Supreme Court Grants Solicitor General More Time on Potential Jarkesy Petition

Bill Flook  Editor, Accounting and Compliance Alert

· 5 minute read

Bill Flook  Editor, Accounting and Compliance Alert

· 5 minute read

The U.S. Supreme Court on January 6, 2023, granted U.S. Solicitor General Elizabeth Prelogar a nearly month-long extension to appeal the Fifth Circuit’s May 2022 decision in Jarkesy v. SEC, a closely watched ruling that undermined the SEC’s use of administrative proceedings.

The solicitor general has not yet determined whether to file a petition in the case , according to a filing the day before by Prelogar, who wrote that additional time is needed “to continue consultation within the government and to assess the legal and practical impact of the court of appeals’ ruling.”

The original deadline to file the petition was January 19. Justice Samuel Alito granted the extension to February 17.

The Fifth Circuit in October 2022 denied the SEC’s petition for a rehearing en-banc, which left in place the decision of the divided three-judge panel. That decision vacated an SEC judgment against hedge fund manager George Jarkesy and investment adviser Patriot 28 LLC, laying out a three-pronged criticism of the commission’s use of tribunals overseen by administrative law judges (ALJs).

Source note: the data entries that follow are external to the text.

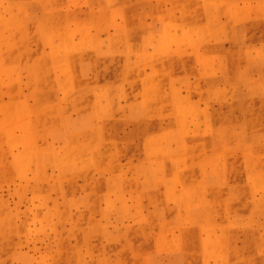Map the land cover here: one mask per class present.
I'll list each match as a JSON object with an SVG mask.
<instances>
[{
    "label": "rangeland",
    "instance_id": "rangeland-1",
    "mask_svg": "<svg viewBox=\"0 0 264 264\" xmlns=\"http://www.w3.org/2000/svg\"><path fill=\"white\" fill-rule=\"evenodd\" d=\"M0 264H264V0H0Z\"/></svg>",
    "mask_w": 264,
    "mask_h": 264
},
{
    "label": "bare ground",
    "instance_id": "bare-ground-1",
    "mask_svg": "<svg viewBox=\"0 0 264 264\" xmlns=\"http://www.w3.org/2000/svg\"><path fill=\"white\" fill-rule=\"evenodd\" d=\"M169 14H170V12H169ZM216 18H218V17H216ZM220 19V18H219ZM221 22V21H220ZM224 29V28H223ZM216 35V34H215ZM218 36V35H217ZM211 39V38H210ZM225 41V40H224ZM221 42V41H220ZM219 43V42H218ZM223 45V44H222ZM226 59V58H225ZM255 60V59H254ZM225 61V60H224ZM17 62V61H16ZM225 62H227V61H225ZM144 91V90H143ZM22 99V98H21ZM24 103V102H23ZM177 105V104H176ZM27 109V108H26ZM26 109H23V110H26ZM28 110V109H27ZM31 111V110H30ZM28 113V112H27ZM87 144V143H86ZM91 145V144H90ZM91 151V150H90ZM159 165V164H158ZM142 184V183H141Z\"/></svg>",
    "mask_w": 264,
    "mask_h": 264
}]
</instances>
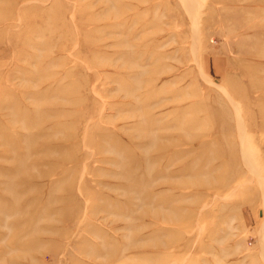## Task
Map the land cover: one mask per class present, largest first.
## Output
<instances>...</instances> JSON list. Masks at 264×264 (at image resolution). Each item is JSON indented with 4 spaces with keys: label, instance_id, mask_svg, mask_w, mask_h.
<instances>
[{
    "label": "rangeland",
    "instance_id": "1",
    "mask_svg": "<svg viewBox=\"0 0 264 264\" xmlns=\"http://www.w3.org/2000/svg\"><path fill=\"white\" fill-rule=\"evenodd\" d=\"M263 125L264 0H0V264H264Z\"/></svg>",
    "mask_w": 264,
    "mask_h": 264
},
{
    "label": "bare ground",
    "instance_id": "2",
    "mask_svg": "<svg viewBox=\"0 0 264 264\" xmlns=\"http://www.w3.org/2000/svg\"><path fill=\"white\" fill-rule=\"evenodd\" d=\"M29 3H30V2H29ZM111 45H112V44H111ZM195 57H196V56H195ZM106 69H107V68H106ZM231 99H232V98H231ZM237 104H238V103H237ZM236 109H237V108H236ZM240 110H241V108H240ZM239 116H240V115H239ZM241 119H242V118H241ZM241 126H242V125H241ZM241 126H240V127H241ZM87 127H88V125H87ZM238 127H239V126H238ZM242 127H243V126H242ZM242 127H241V128H242ZM263 127H264V125H263L261 128H263ZM85 130H86V129H85ZM244 134H245V133H243V135H244ZM240 137H241V139H244V138H245V137L242 138V134L240 135ZM245 140H246V139H245ZM245 140H244V141H245ZM247 148H248V147H247ZM88 150H89V149H88ZM242 150H243V149H242ZM91 157H92V156H91ZM242 157H243V156H242ZM246 157H248V156L246 155ZM248 158H249V157H248ZM248 158H246V159H248ZM250 160H251V159H250ZM247 162H248V160H247ZM168 226H169V225H168ZM163 242H165V241H163Z\"/></svg>",
    "mask_w": 264,
    "mask_h": 264
}]
</instances>
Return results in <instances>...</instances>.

Fifth Circuit Judge Jennifer Walker Elrod, writing for the majority in the May opinion, concluded that petitioners had a right to a jury trial under the Seventh Amendment for actions where the SEC seeks monetary penalties; Congress failed to articulate an “intelligible principle” when it delegated the power to the commission to choose whether it brings cases before its own ALJs or in district court; and removal restrictions on ALJs violate Article II of the Constitution, which dictates the president must “take care that the laws be faithfully executed.” (See Beyond Jarkesy, SEC Administrative Proceedings Face Attacks on Multiple Fronts in the June 17, 2022, edition of Accounting & Compliance Alert

The commission has shifted away from litigated administrative proceedings in favor of bringing charges of fraud and other securities law violations in U.S. district court. Nevertheless, observers and the commission itself have warned the Jarkesy decision could have broader consequences across the federal government’s administrative enforcement apparatus. The SEC, in its petition for a Fifth Circuit en banc rehearing, had argued the panel’s decision “nullifies provisions Congress determined necessary to enforce the securities laws and calls into question adjudication within the Executive Branch more broadly.”

In October, ten Fifth Circuit judges voted against en banc rehearing, while six judges voted in favor. Five those six judges issued a dissent, written by Judge Catharina Haynes, criticizing Elrod’s Jarkesy opinion.

“Beyond its massive impacts on the directly involved statutes, the opinion’s potential application to agency adjudication more broadly raises questions of exceptional importance,” Haynes wrote.